**PASSAGE FOR REVIEW:**
☆ ☆ ☆ ☆ ☆ ☆ ☆
Cross-Origin Read Blocking (CORB) problem with KrakenD - "application/json" response from POST rejected by Chrome


auth.js:84 Cross-Origin Read Blocking (CORB) blocked cross-origin response http://myserver/auth with MIME type application/json.

This doesn't work with Firefox either, although the Firefox error message is more generic. Oddly enough, Firefox's Network panel shows that the response I wanted actually gets delivered, the browser just doesn't accept the response to pass it on to my JavaScript code.
☆ ☆ ☆ ☆ ☆ ☆ ☆
**Saved entries:**
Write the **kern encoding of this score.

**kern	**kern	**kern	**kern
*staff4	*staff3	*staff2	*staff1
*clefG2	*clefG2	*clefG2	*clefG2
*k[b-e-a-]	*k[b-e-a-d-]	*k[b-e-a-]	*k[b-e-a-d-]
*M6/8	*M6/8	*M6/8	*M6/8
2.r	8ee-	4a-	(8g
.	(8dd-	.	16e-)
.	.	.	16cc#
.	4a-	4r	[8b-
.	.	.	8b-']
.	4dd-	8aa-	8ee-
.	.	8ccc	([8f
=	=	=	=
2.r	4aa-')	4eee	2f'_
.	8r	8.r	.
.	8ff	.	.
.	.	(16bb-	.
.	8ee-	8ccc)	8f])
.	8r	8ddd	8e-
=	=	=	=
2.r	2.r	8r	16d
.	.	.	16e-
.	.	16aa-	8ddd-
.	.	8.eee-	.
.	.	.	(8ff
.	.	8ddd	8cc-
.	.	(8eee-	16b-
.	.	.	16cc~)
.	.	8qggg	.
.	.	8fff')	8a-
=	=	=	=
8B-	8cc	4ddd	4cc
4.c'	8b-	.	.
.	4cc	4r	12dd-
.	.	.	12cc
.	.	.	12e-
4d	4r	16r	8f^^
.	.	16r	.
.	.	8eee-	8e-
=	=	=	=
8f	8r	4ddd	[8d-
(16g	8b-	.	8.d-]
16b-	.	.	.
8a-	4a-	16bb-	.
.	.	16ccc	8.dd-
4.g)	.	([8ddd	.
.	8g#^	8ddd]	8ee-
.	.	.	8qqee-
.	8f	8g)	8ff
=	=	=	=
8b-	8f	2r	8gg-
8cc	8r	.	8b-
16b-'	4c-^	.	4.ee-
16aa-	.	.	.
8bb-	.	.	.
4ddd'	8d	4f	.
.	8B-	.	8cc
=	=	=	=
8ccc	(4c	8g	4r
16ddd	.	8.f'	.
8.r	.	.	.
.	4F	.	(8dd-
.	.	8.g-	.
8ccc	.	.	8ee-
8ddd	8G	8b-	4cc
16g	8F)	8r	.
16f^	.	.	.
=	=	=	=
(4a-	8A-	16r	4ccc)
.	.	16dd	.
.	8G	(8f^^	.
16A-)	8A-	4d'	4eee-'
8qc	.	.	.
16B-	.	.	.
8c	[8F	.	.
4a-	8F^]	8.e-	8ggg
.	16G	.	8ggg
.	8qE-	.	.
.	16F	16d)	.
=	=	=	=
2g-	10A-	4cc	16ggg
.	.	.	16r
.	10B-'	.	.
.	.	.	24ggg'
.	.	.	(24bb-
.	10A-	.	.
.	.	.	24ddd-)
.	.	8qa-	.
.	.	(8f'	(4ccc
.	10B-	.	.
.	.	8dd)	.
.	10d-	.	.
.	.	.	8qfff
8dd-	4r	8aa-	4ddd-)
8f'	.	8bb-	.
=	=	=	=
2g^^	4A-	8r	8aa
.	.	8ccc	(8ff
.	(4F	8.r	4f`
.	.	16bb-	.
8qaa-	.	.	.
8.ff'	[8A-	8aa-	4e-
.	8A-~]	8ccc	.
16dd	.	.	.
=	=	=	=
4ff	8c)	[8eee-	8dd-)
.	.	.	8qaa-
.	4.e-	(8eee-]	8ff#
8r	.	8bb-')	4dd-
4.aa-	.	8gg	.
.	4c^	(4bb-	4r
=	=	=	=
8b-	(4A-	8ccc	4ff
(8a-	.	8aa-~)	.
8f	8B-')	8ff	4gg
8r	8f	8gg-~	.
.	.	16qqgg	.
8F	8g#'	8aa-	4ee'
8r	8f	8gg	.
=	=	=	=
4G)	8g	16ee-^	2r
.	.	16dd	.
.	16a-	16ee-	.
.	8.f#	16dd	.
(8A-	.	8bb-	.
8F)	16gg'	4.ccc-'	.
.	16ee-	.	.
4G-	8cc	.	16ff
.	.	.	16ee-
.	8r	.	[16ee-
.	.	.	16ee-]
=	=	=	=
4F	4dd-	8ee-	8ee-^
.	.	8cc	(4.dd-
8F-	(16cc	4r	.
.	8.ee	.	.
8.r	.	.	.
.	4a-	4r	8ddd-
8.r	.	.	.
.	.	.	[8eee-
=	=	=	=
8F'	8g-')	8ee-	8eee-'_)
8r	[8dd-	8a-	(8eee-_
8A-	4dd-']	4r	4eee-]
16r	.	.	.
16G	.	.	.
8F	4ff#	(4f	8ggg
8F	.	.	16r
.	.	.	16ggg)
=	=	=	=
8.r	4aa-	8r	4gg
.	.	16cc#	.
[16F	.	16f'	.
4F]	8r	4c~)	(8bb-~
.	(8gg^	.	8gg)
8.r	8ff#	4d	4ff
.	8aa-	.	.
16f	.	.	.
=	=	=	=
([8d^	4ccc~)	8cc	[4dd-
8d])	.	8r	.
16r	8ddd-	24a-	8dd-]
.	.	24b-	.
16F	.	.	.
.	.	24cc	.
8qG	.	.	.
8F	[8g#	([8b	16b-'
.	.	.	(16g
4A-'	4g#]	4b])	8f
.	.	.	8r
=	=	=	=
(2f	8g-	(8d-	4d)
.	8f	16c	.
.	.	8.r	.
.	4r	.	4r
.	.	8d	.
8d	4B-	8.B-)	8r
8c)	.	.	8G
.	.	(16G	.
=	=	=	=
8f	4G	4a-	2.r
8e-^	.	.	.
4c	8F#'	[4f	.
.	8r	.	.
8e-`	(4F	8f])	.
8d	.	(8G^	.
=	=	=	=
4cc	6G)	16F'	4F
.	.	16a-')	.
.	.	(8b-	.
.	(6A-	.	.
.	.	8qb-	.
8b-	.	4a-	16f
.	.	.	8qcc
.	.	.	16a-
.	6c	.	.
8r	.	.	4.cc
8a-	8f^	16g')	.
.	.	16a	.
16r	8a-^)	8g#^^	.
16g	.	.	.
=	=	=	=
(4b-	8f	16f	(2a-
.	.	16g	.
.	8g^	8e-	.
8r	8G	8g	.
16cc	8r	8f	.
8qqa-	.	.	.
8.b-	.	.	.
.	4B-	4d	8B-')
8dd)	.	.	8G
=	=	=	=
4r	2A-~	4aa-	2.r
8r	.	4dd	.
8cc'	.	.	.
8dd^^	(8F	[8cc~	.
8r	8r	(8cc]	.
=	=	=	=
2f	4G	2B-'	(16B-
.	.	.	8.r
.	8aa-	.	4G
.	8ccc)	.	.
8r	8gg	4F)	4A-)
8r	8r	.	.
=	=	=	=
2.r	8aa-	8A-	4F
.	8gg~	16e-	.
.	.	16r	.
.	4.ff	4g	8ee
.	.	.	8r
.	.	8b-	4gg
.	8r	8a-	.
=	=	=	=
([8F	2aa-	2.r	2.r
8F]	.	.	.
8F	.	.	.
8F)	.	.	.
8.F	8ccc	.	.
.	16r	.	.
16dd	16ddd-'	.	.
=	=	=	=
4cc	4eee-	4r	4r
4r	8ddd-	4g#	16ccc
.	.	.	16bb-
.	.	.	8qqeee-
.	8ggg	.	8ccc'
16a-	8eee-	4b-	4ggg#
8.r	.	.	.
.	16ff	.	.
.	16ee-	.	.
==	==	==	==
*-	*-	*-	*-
☆ ☆ ☆ ☆ ☆ ☆ ☆
**EXERCISE INSTRUCTIONS:**
1 – Transcribe from the passage on the CORB error, starting with "Cross-Origin Read Blocking (CORB) problem" and going on through "my JavaScript code.".
2 – In light of the passage on the CORB error, decide whether each statement below agrees with it, answering yes or no and quoting the deciding words: (a) the blocked response carried the MIME type application/json; (b) the Firefox error message is more specific than Chrome's; (c) Firefox's Network panel shows that the desired response never arrives.

**COMPLETED EXERCISE:**
1 –
Cross-Origin Read Blocking (CORB) problem with KrakenD - "application/json" response from POST rejected by Chrome


auth.js:84 Cross-Origin Read Blocking (CORB) blocked cross-origin response http://myserver/auth with MIME type application/json.

This doesn't work with Firefox either, although the Firefox error message is more generic. Oddly enough, Firefox's Network panel shows that the response I wanted actually gets delivered, the browser just doesn't accept the response to pass it on to my JavaScript code.

2 –
(a) Yes: "blocked cross-origin response http://myserver/auth with MIME type application/json."
(b) No: "the Firefox error message is more generic."
(c) No: "Firefox's Network panel shows that the response I wanted actually gets delivered"